Were it not for an actor of Woods's caliber, one may find it not too easy to sympathize with his character. As it is, Leonard Maltins' guide to movies points out that there's no major difference in Lenny before and after his drug addiction begins. Still, director Harold Becker, who'd previously worked with Woods on "The Onion Field" and "The Black Marble", does manage to keep you watching through all of the melodrama that develops. The film may be most notable for the off screen drama involving co-stars Woods and Young, but on screen they work together well enough. She's not exactly his match as an actor, but does look beautiful at all times. Hill is a standout in the decent supporting cast including John Kapelos, Kelle Kerr, John Rothman, Amanda Blake (in her final feature film), Grace Zabriskie, and an uncredited John Philbin. The music by Stanley Myers is one worthy component. In the end, it *is* commendable that the filmmakers are willing to get as grim as they do get, with seemingly no hope in sight.

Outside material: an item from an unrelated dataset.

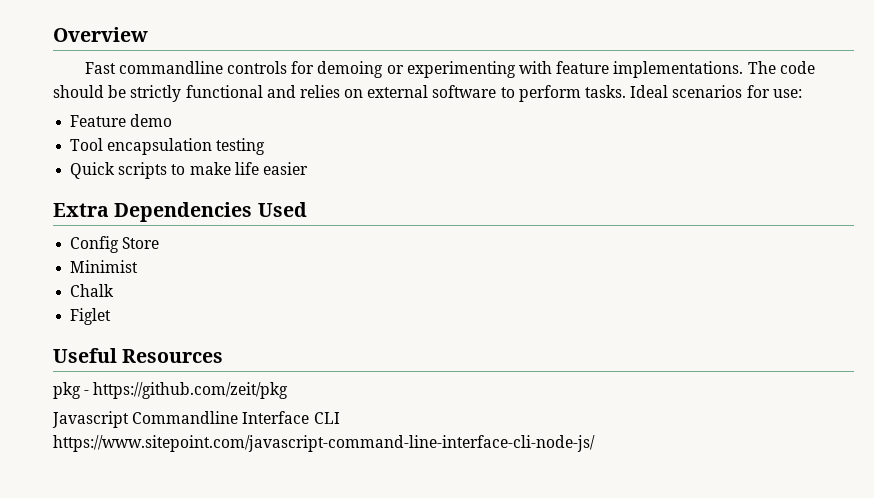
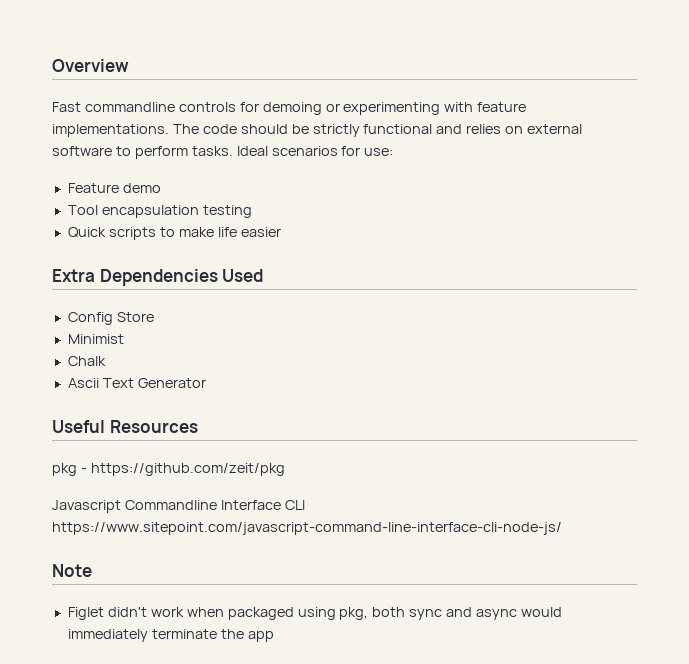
[70,308,112,325] Figlet -> [67,378,206,388] Ascii Text Generator
(595, 443) none -> [52,564,92,577] [67,607,563,620] [67,629,274,642] // Note // Figlet didn't work when packaged using pkg, both sync and async would immediately terminate the app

As a cautionary tale, this works to a degree, although the Maltin review is also right when it says that the film goes on for quite a bit before it becomes clear that's it's about dependency on drugs. It's an okay movie, with Woods raising the rating a bit by himself.
Six out of 10.
One of the Finest Actors of Cinema History, James Woods delivers A Yet
Another Fabulous Performance in 'The Boost'. A dark & depressing flick,
that works mostly because of Woods.
'The Boost' Synopsis: A real-estate hustler & his wife see success, only to fall deep later-on.
'The Boost' is more about the side-effects of failure, rather than a story of drug-addicts. The struggle & the depression its pivotal characters go through, are very off-putting, as they depict reality.
Ben Stein & Darryl Ponicsan's Screenplay, though fairly engaging, gets a bit too serious & disturbing towards the second-hour. Harold Becker's Direction is proficient.
Woods is the biggest merit of 'The Boost'. He's so good as a suffering man, that my heart literally went out for him, even after he gives in to drug-addiction. Woods tops himself in here!
On the whole, 'The Boost' caters to a niche audience, but if Fine Acting is what you're looking for, then watching Woods's Masterful Performance in here, should top your list.